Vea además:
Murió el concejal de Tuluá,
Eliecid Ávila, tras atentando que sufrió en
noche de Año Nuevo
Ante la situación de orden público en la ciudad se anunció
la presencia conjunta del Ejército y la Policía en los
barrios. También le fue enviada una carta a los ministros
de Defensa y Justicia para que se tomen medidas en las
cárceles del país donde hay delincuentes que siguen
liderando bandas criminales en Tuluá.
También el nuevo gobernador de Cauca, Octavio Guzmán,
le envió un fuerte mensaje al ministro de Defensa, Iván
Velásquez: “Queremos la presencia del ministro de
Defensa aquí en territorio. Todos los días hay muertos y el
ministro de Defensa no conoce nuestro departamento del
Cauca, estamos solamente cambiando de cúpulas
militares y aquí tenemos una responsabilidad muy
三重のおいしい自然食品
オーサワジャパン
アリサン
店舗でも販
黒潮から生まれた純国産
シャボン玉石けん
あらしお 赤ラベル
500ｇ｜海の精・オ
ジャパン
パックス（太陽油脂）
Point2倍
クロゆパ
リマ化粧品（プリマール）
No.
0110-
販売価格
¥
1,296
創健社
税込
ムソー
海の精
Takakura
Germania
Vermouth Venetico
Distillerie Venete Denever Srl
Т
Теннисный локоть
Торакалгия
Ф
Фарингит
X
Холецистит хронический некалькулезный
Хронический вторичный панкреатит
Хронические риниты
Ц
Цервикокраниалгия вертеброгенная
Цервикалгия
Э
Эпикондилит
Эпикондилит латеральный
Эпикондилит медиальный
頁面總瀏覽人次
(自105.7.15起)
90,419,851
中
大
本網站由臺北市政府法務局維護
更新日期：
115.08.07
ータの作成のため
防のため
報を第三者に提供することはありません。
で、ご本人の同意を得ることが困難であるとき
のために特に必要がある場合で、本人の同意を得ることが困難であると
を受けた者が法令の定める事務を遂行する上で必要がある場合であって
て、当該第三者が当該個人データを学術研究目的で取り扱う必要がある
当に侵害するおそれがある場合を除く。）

▬▬▬▬▬▬▬▬▬▬

Looking at the records above, count the lines where the word "Defensa" appears. State only the number.

4